6/30: Maine Coastal Rocks! We thought it would be cool to see the top of Route 1, but only made it to Houlton, where I-95 crosses into Canada, eh?

30 km/h! Whatttt?!?!!?

I approached the Canadian border station only to read “essential travel only” so I made a u-turn, only to discover that the US Customs is now in front of us, and despite the guard’s seeing our course, had to dig out our passports and answer twenty questions in his routine: “any fruits or vegetables?”; “but sir, we never actually left the country”; “Ehmm. How much cash are you both carrying? Please put away your phone, Ma’am.”

His institutionalized brain seems to have been stuck in a canalized rut, like a vole’s sexual response, and he simply had to go through the entire script.

But we did make it to the Easternmost point in the US, in Lubec, ME at West Quoddy Head lighthouse and state park.

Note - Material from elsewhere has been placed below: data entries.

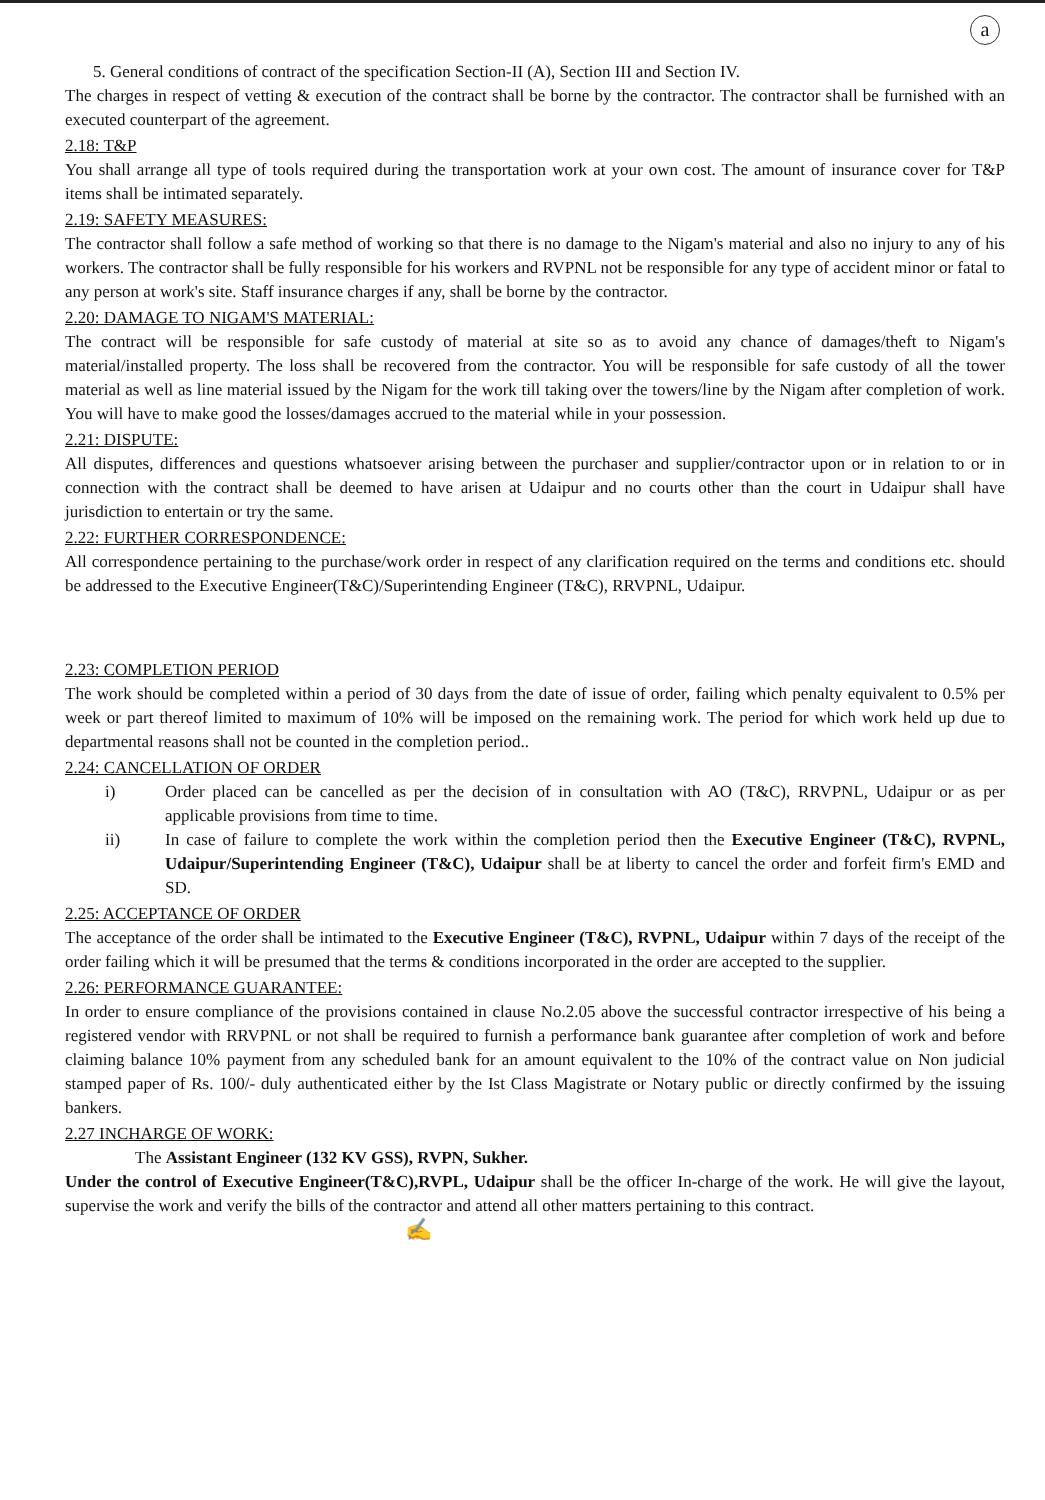a
5. General conditions of contract of the specification Section-II (A), Section III and Section IV.
The charges in respect of vetting & execution of the contract shall be borne by the contractor. The contractor shall be furnished with an executed counterpart of the agreement.
2.18: T&P
You shall arrange all type of tools required during the transportation work at your own cost. The amount of insurance cover for T&P items shall be intimated separately.
2.19: SAFETY MEASURES:
The contractor shall follow a safe method of working so that there is no damage to the Nigam's material and also no injury to any of his workers. The contractor shall be fully responsible for his workers and RVPNL not be responsible for any type of accident minor or fatal to any person at work's site. Staff insurance charges if any, shall be borne by the contractor.
2.20: DAMAGE TO NIGAM'S MATERIAL:
The contract will be responsible for safe custody of material at site so as to avoid any chance of damages/theft to Nigam's material/installed property. The loss shall be recovered from the contractor. You will be responsible for safe custody of all the tower material as well as line material issued by the Nigam for the work till taking over the towers/line by the Nigam after completion of work. You will have to make good the losses/damages accrued to the material while in your possession.
2.21: DISPUTE:
All disputes, differences and questions whatsoever arising between the purchaser and supplier/contractor upon or in relation to or in connection with the contract shall be deemed to have arisen at Udaipur and no courts other than the court in Udaipur shall have jurisdiction to entertain or try the same.
2.22: FURTHER CORRESPONDENCE:
All correspondence pertaining to the purchase/work order in respect of any clarification required on the terms and conditions etc. should be addressed to the Executive Engineer(T&C)/Superintending Engineer (T&C), RRVPNL, Udaipur.
2.23: COMPLETION PERIOD
The work should be completed within a period of 30 days from the date of issue of order, failing which penalty equivalent to 0.5% per week or part thereof limited to maximum of 10% will be imposed on the remaining work. The period for which work held up due to departmental reasons shall not be counted in the completion period..
2.24: CANCELLATION OF ORDER
i) Order placed can be cancelled as per the decision of in consultation with AO (T&C), RRVPNL, Udaipur or as per applicable provisions from time to time.
ii) In case of failure to complete the work within the completion period then the Executive Engineer (T&C), RVPNL, Udaipur/Superintending Engineer (T&C), Udaipur shall be at liberty to cancel the order and forfeit firm's EMD and SD.
2.25: ACCEPTANCE OF ORDER
The acceptance of the order shall be intimated to the Executive Engineer (T&C), RVPNL, Udaipur within 7 days of the receipt of the order failing which it will be presumed that the terms & conditions incorporated in the order are accepted to the supplier.
2.26: PERFORMANCE GUARANTEE:
In order to ensure compliance of the provisions contained in clause No.2.05 above the successful contractor irrespective of his being a registered vendor with RRVPNL or not shall be required to furnish a performance bank guarantee after completion of work and before claiming balance 10% payment from any scheduled bank for an amount equivalent to the 10% of the contract value on Non judicial stamped paper of Rs. 100/- duly authenticated either by the Ist Class Magistrate or Notary public or directly confirmed by the issuing bankers.
2.27 INCHARGE OF WORK:
The Assistant Engineer (132 KV GSS), RVPN, Sukher.
Under the control of Executive Engineer(T&C),RVPL, Udaipur shall be the officer In-charge of the work. He will give the layout, supervise the work and verify the bills of the contractor and attend all other matters pertaining to this contract.
✍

West Quoddy is wild, and similar to the more popular Acadia Island, with two-hundred foot granite cliffs topped with peat bogs and thick conifer forests, and surrounded by dozens of named and un-named islands in the Gulf of Maine and Bay of Fundy.

Gulliver’s A-hole on the coastal trail, one-half of a mile from the lighthouse, is not to be missed, and the bellows made by the surf crashing into it can be heard throughout the park.

Climbing up from trying to get a view of Gulliver’s Hole

When we returned to the mainland to continue down Rt 1 to Bar Harbor, we marvelled at how much the famous tides had advanced across the vast tidal flats.

A local, armed with a metal detector on a very magnetized beach, told us that thirty-two foot tides were common here (and it was he who told us not to miss Gulliver’s hole, btw).

Along the rest of the West Quoddy trail

Along the St Croix river, separating us from New Brunswick, we stopped at the historic and now sad Calais, rhymes with Dallas, even though the townspeople voted to change their name from “Township #5” to Calais in honor of the French role in the founding of the USA. This freakin’ two-bit town was once the epicenter of global lumber shipping, an original boomtown (shout out to Williamsport, PA).

We ate lobster dinner (what else, right?, but actually my Dad’s parting words on the phone yesterday were to go get a lobster dinner) at the only restaurant open in town, in Lubec, that is. Most everyone wears masks here, but not all, and there are way too many Trump 2020 signs up in here. [F that f-ing moron.]

Today is another grey day, but it’s laundry day, so who cares for now. We do so underneath the Burnham Tavern ne Museum in Machias, where the first naval battle of the war of independence was plotted. Of course it’s closed, but the building has been standing since 1770 and is a neat reminder of how that war touched every nook and corner of this part of the world.